Biosimilar ranibizumab measures up to original for nAMD

In the treatment of patients with neovascular age-related macular degeneration (nAMD), the biosimilar FYB201 appears to have similar efficacy, safety, and immunogenicity as ranibizumab, as shown in the results of a phase III study.

“Improvement in best corrected visual acuity (BCVA) occurred in both treatment groups from the first administration of drug (ie, observed from week 4 onward), with equivalent improvement in BCVA shown for FYB201 versus reference ranibizumab at week 8, the primary study endpoint,” according to the investigators.

“The assessment at week 8 was endorsed by regulatory authorities because it is in the linear, steep part of the dose-response curve. Therefore, it is within the most sensitive timepoint to detect any potential efficacy differences between the reference product and FYB201,” they added.

Patients in both treatment groups achieved comparable reductions in foveal center point (FCP) and foveal central subfield (FCS) retinal thickness, as well as total lesion area. Likewise, there were no differences in the proportion of patients with active choroidal neovascularization (CNV) leakage and those with a fluid-free macula.

“Both drugs were well tolerated, with no differences in immunogenicity and safety profile. There were no obvious safety concerns, with the safety profile of FYB201 consistent with the established safety of the reference product,” the investigators said.

The trial included 477 patients (median age 76 years, 56.4 percent female), of whom 238 received FYB201 and 239 ranibizumab 0.5 mg, administered via intravitreal injection in the study eye every 4 weeks. These patients were enrolled from sites in Austria, Czech Republic, France, Germany, Hungary, Israel, Italy, Poland, Russia, Spain, Ukraine, and the UK.

At week 8, mean BCVA increased by 5.1 and 5.6 Early Treatment Diabetic Retinopathy Study (ETDRS) letters with the biosimilar and the reference, respectively. The analysis of covariance (ANCOVA) least squares mean difference was within the predefined equivalence margin (–0.4 ETDRS letters, 90 percent confidence interval, –1.6 to 0.9). [Ophthalmology 2021;doi:10.1016/j.ophtha.2021.04.031]

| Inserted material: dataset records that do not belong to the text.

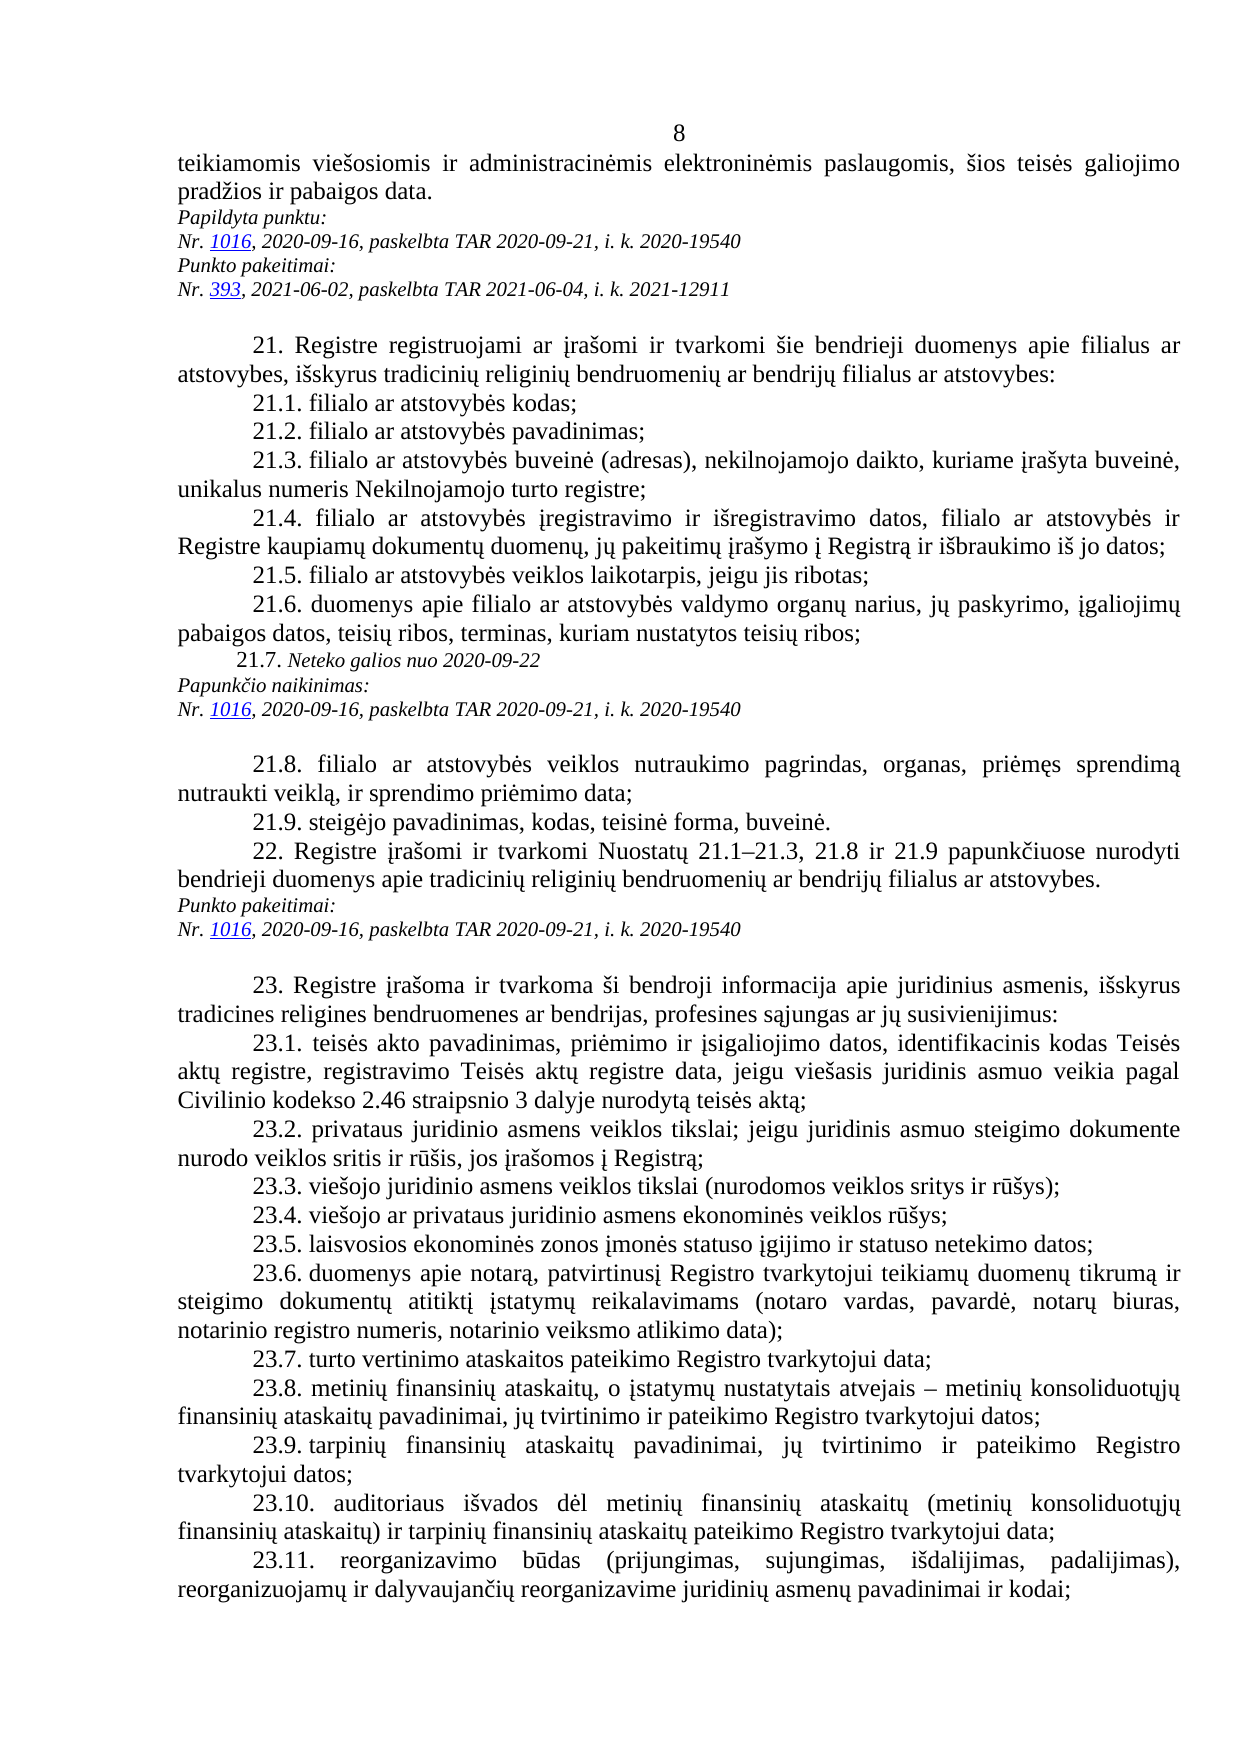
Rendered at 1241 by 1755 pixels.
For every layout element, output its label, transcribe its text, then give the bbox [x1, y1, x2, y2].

text Nr. 393, 2021-06-02, paskelbta TAR 2021-06-04, i. k. 2021-12911 [177, 277, 1181, 301]
text 23.8. metinių finansinių ataskaitų, o įstatymų nustatytais atvejais – metinių konsoliduotųjų finansinių ataskaitų pavadinimai, jų tvirtinimo ir pateikimo Registro tvarkytojui datos; [177, 1373, 1181, 1430]
text Punkto pakeitimai: [177, 893, 1181, 917]
text Nr. 1016, 2020-09-16, paskelbta TAR 2020-09-21, i. k. 2020-19540 [177, 697, 1181, 721]
text 23.2. privataus juridinio asmens veiklos tikslai; jeigu juridinis asmuo steigimo dokumente nurodo veiklos sritis ir rūšis, jos įrašomos į Registrą; [177, 1114, 1181, 1171]
text 21.8. filialo ar atstovybės veiklos nutraukimo pagrindas, organas, priėmęs sprendimą nutraukti veiklą, ir sprendimo priėmimo data; [177, 749, 1181, 807]
text Papildyta punktu: [177, 205, 1181, 229]
text 21.5. filialo ar atstovybės veiklos laikotarpis, jeigu jis ribotas; [177, 560, 1181, 589]
text 21.1. filialo ar atstovybės kodas; [177, 388, 1181, 416]
text 23.11. reorganizavimo būdas (prijungimas, sujungimas, išdalijimas, padalijimas), reorganizuojamų ir dalyvaujančių reorganizavime juridinių asmenų pavadinimai ir kodai; [177, 1545, 1181, 1603]
text 21.9. steigėjo pavadinimas, kodas, teisinė forma, buveinė. [177, 807, 1181, 836]
text 23. Registre įrašoma ir tvarkoma ši bendroji informacija apie juridinius asmenis, išskyrus tradicines religines bendruomenes ar bendrijas, profesines sąjungas ar jų susivienijimus: [177, 970, 1181, 1028]
text 23.10. auditoriaus išvados dėl metinių finansinių ataskaitų (metinių konsoliduotųjų finansinių ataskaitų) ir tarpinių finansinių ataskaitų pateikimo Registro tvarkytojui data; [177, 1488, 1181, 1545]
text teikiamomis viešosiomis ir administracinėmis elektroninėmis paslaugomis, šios teisės galiojimo pradžios ir pabaigos data. [177, 148, 1181, 205]
text 23.1. teisės akto pavadinimas, priėmimo ir įsigaliojimo datos, identifikacinis kodas Teisės aktų registre, registravimo Teisės aktų registre data, jeigu viešasis juridinis asmuo veikia pagal Civilinio kodekso 2.46 straipsnio 3 dalyje nurodytą teisės aktą; [177, 1028, 1181, 1114]
text 21.2. filialo ar atstovybės pavadinimas; [177, 416, 1181, 445]
text 21.6. duomenys apie filialo ar atstovybės valdymo organų narius, jų paskyrimo, įgaliojimų pabaigos datos, teisių ribos, terminas, kuriam nustatytos teisių ribos; [177, 589, 1181, 646]
text 23.6. duomenys apie notarą, patvirtinusį Registro tvarkytojui teikiamų duomenų tikrumą ir steigimo dokumentų atitiktį įstatymų reikalavimams (notaro vardas, pavardė, notarų biuras, notarinio registro numeris, notarinio veiksmo atlikimo data); [177, 1258, 1181, 1344]
text 21.7. Neteko galios nuo 2020-09-22 [177, 646, 1181, 673]
text 23.4. viešojo ar privataus juridinio asmens ekonominės veiklos rūšys; [177, 1200, 1181, 1229]
text 23.9. tarpinių finansinių ataskaitų pavadinimai, jų tvirtinimo ir pateikimo Registro tvarkytojui datos; [177, 1430, 1181, 1488]
text Punkto pakeitimai: [177, 253, 1181, 277]
text Nr. 1016, 2020-09-16, paskelbta TAR 2020-09-21, i. k. 2020-19540 [177, 229, 1181, 253]
text 23.7. turto vertinimo ataskaitos pateikimo Registro tvarkytojui data; [177, 1344, 1181, 1373]
text Papunkčio naikinimas: [177, 673, 1181, 697]
text Nr. 1016, 2020-09-16, paskelbta TAR 2020-09-21, i. k. 2020-19540 [177, 917, 1181, 941]
text 22. Registre įrašomi ir tvarkomi Nuostatų 21.1–21.3, 21.8 ir 21.9 papunkčiuose nurodyti bendrieji duomenys apie tradicinių religinių bendruomenių ar bendrijų filialus ar atstovybes. [177, 836, 1181, 893]
text 21.4. filialo ar atstovybės įregistravimo ir išregistravimo datos, filialo ar atstovybės ir Registre kaupiamų dokumentų duomenų, jų pakeitimų įrašymo į Registrą ir išbraukimo iš jo datos; [177, 503, 1181, 560]
text 21.3. filialo ar atstovybės buveinė (adresas), nekilnojamojo daikto, kuriame įrašyta buveinė, unikalus numeris Nekilnojamojo turto registre; [177, 445, 1181, 503]
text 23.3. viešojo juridinio asmens veiklos tikslai (nurodomos veiklos sritys ir rūšys); [177, 1171, 1181, 1200]
text 21. Registre registruojami ar įrašomi ir tvarkomi šie bendrieji duomenys apie filialus ar atstovybes, išskyrus tradicinių religinių bendruomenių ar bendrijų filialus ar atstovybes: [177, 330, 1181, 388]
text 23.5. laisvosios ekonominės zonos įmonės statuso įgijimo ir statuso netekimo datos; [177, 1229, 1181, 1258]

Overall, the frequency and type of adverse events (AEs) were similar in the treatment groups. The most frequent drug-related ocular AEs in the FYB201 and ranibizumab groups, respectively, were cataract (0.0 percent and 2.1 percent), retinal pigment epithelium tear (0.4 percent and 1.3 percent), reduced visual acuity (0.0 percent and 1.3 percent), and punctate keratitis (0.0 percent and 0.8 percent), among others.

The most common systemic AEs were nAMD in the fellow eye (7.6 percent and 8.8 percent), nasopharyngitis (5.0 percent and 6.7 percent), hypertension (1.3 percent and 5.9 percent), and increased C-reactive protein level (4.2 percent and 2.1 percent).

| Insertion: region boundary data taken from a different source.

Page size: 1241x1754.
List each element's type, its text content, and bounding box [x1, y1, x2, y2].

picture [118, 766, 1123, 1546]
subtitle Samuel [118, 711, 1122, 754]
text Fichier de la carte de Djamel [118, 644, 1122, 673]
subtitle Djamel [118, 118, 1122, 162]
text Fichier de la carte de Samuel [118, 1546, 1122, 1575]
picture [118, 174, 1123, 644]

“Over the past 10 years, no safety concerns have been identified with regard to differences in the nature, severity, or frequency of adverse effects between biosimilar medicines and their reference medicines. Biosimilars have also been shown to increase price competition between pharmaceutical products,” according to the investigators. [tinyurl.com/yfeqk5ry; tinyurl.com/y4kfsmza]

“To date, the use of biosimilars in ophthalmology has been limited. Although a version of ranibizumab is marketed in India, biologic copies marketed in some countries may not have gone through the rigorous biosimilar approval process required in the US, Europe, and elsewhere. However, another consideration in nAMD is the off-label use of bevacizumab; though is not approved for ophthalmological use, it is still widely used,” they said.

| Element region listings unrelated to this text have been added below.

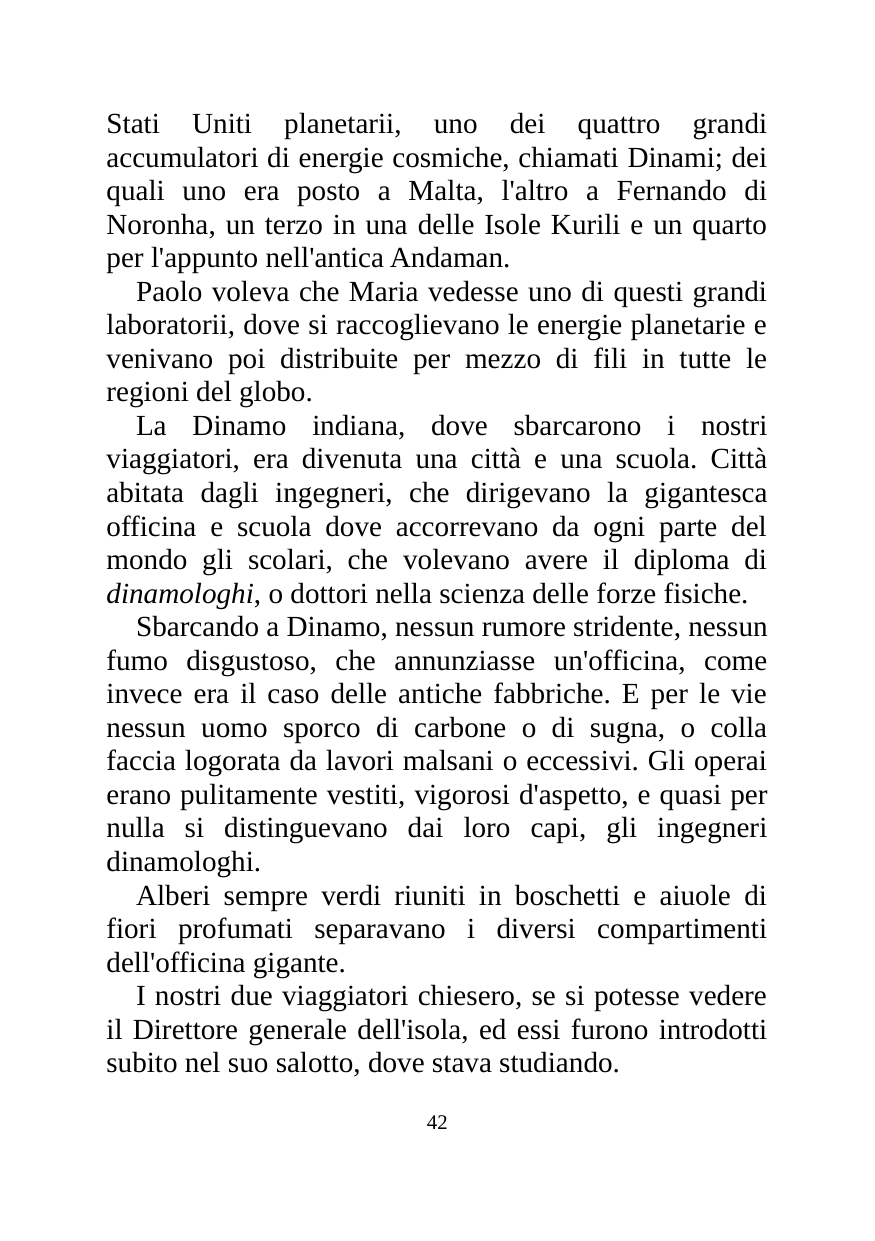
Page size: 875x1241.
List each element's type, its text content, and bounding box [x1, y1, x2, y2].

text Paolo voleva che Maria vedesse uno di questi grandi laboratorii, dove si raccoglievano le energie planetarie e venivano poi distribuite per mezzo di fili in tutte le regioni del globo. [106, 274, 768, 408]
text Alberi sempre verdi riuniti in boschetti e aiuole di fiori profumati separavano i diversi compartimenti dell'officina gigante. [106, 878, 768, 978]
text I nostri due viaggiatori chiesero, se si potesse vedere il Direttore generale dell'isola, ed essi furono introdotti subito nel suo salotto, dove stava studiando. [106, 978, 768, 1079]
text Sbarcando a Dinamo, nessun rumore stridente, nessun fumo disgustoso, che annunziasse un'officina, come invece era il caso delle antiche fabbriche. E per le vie nessun uomo sporco di carbone o di sugna, o colla faccia logorata da lavori malsani o eccessivi. Gli operai erano pulitamente vestiti, vigorosi d'aspetto, e quasi per nulla si distinguevano dai loro capi, gli ingegneri dinamologhi. [106, 609, 768, 878]
text Stati Uniti planetarii, uno dei quattro grandi accumulatori di energie cosmiche, chiamati Dinami; dei quali uno era posto a Malta, l'altro a Fernando di Noronha, un terzo in una delle Isole Kurili e un quarto per l'appunto nell'antica Andaman. [106, 106, 768, 274]
text La Dinamo indiana, dove sbarcarono i nostri viaggiatori, era divenuta una città e una scuola. Città abitata dagli ingegneri, che dirigevano la gigantesca officina e scuola dove accorrevano da ogni parte del mondo gli scolari, che volevano avere il diploma di dinamologhi, o dottori nella scienza delle forze fisiche. [106, 408, 768, 609]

Alarm has been raised over the safety of off-label bevacizumab, specifically the potential for compounding-related endophthalmitis. Nevertheless, clinical trials and reviews have revealed no significant differences in safety or efficacy in comparison with bevacizumab and ranibizumab. [Br J Ophthalmol 2013;97:266-271; Ophthalmology 2015;122:146-152; Ophthalmology 2016;123:70-77.e1; Cochrane Database Syst Rev 2014;9:Cd011230]

“As such, it will be of interest to see how potential uptake of biosimilar ranibizumab may be influenced by the availability of a low-cost widely used but unlicensed alternative,” the investigators said. “However, it is expected that the availability of biosimilars for ranibizumab may increase access to treatment.”